- **WHAT THE EXERCISE ASKS**:
Given the records below, the lines starting at the line with "[521,421,560,430] tell me." and ending at the line with "(591, 171) none -> [1067,44,1101,60] and" should be output exactly, both end lines kept and pictures left out.

====== DATA RECORDS ======

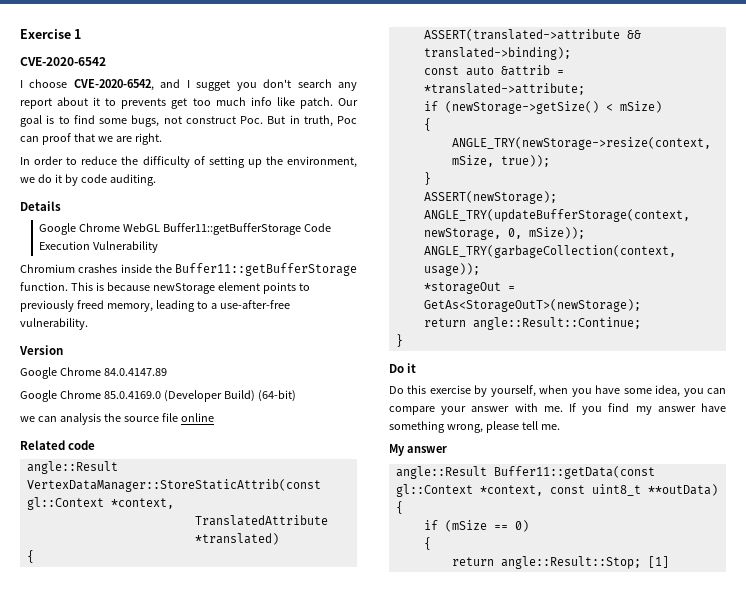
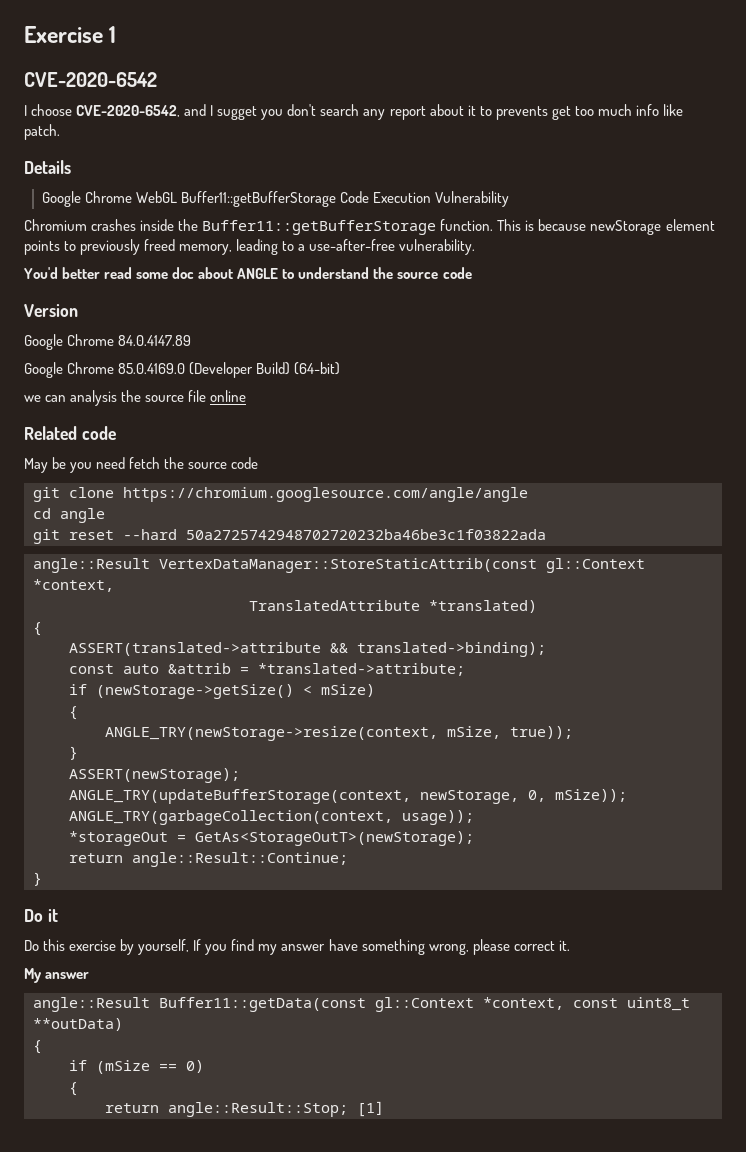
[337,98,358,106] [20,115,357,127] [20,133,162,145] [20,156,357,168] [20,174,156,186] Our goal is to find some bugs, not construct Poc. But in truth, Poc can proof that we are right. // In order to reduce the difficulty of setting up the environment, we do it by code auditing. -> (60, 132) none
(88, 324) none -> [24,267,472,279] // You'd better read some doc about ANGLE to understand the source code
(96, 445) none -> [24,457,259,473] [33,487,528,502] [33,508,105,523] [33,529,546,544] // May be you need fetch the source code // git clone https://chromium.googlesource.com/angle/angle // cd angle // git reset --hard 50a2725742948702720232ba46be3c1f03822ada
[539,385,726,397] [389,403,563,415] when you have some idea, you can compare your answer with me. -> (190, 947) none
[521,421,560,430] tell me. -> [513,940,570,951] correct it.

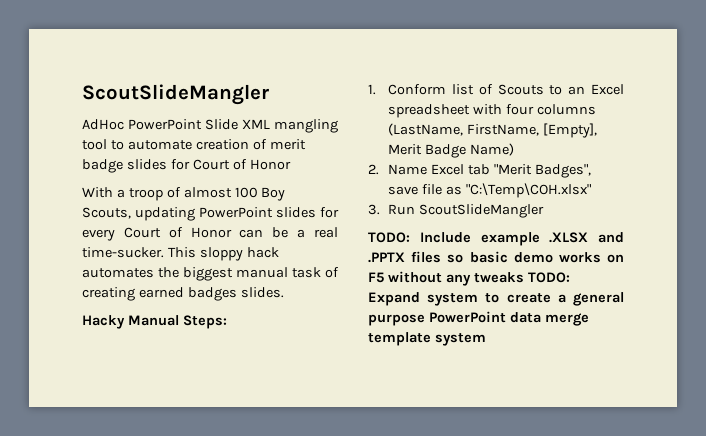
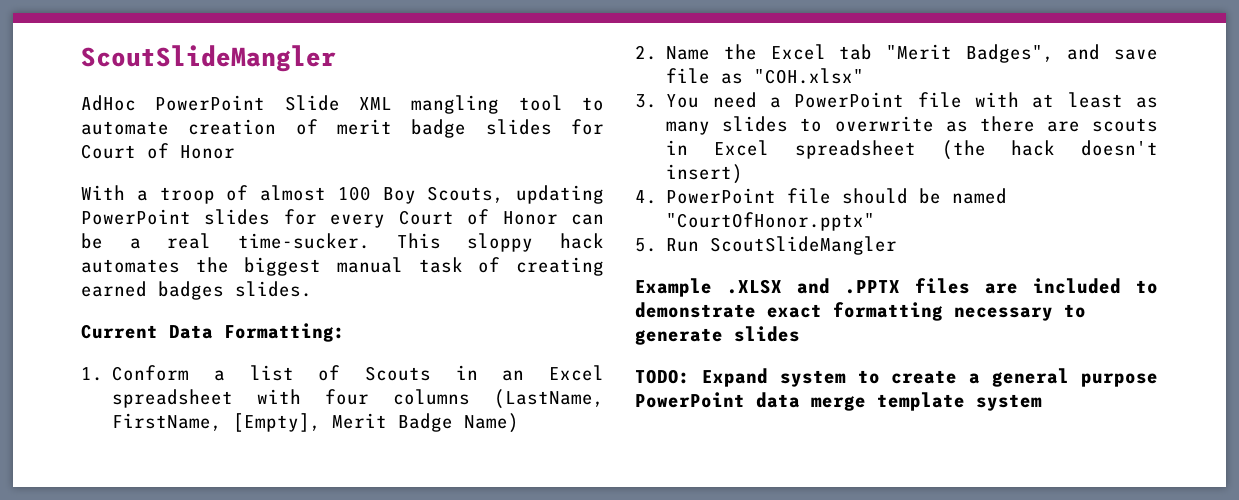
[82,315,227,329] Hacky Manual Steps: -> [81,323,345,342] Current Data Formatting:
(447, 89) none -> [213,370,225,381] a
[549,85,563,95] to -> [455,365,478,380] in
(428, 169) none -> [723,44,757,60] the
(591, 171) none -> [1067,44,1101,60] and
[465,183,591,198] [368,204,380,215] "C:\Temp\COH.xlsx" // 3. -> [754,68,865,84] [635,92,1158,108] [666,116,1158,135] [666,140,1158,160] [666,164,744,184] [635,188,1008,204] [666,212,876,231] [635,238,657,252] "COH.xlsx" // 3. You need a PowerPoint file with at least as many slides to overwrite as there are scouts in Excel spreadsheet (the hack doesn't insert) // 4. PowerPoint file should be named "CourtOfHonor.pptx" // 5.
[368,232,540,246] TODO: Include example -> [635,278,712,297] Example
[447,251,624,263] [368,271,524,286] so basic demo works on F5 without any tweaks -> [985,278,1158,294] [635,302,1086,321] [635,326,800,345] are included to demonstrate exact formatting necessary to generate slides //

======

- **YOUR SOLUTION**:
[521,421,560,430] tell me. -> [513,940,570,951] correct it.

[82,315,227,329] Hacky Manual Steps: -> [81,323,345,342] Current Data Formatting:
(447, 89) none -> [213,370,225,381] a
[549,85,563,95] to -> [455,365,478,380] in
(428, 169) none -> [723,44,757,60] the
(591, 171) none -> [1067,44,1101,60] and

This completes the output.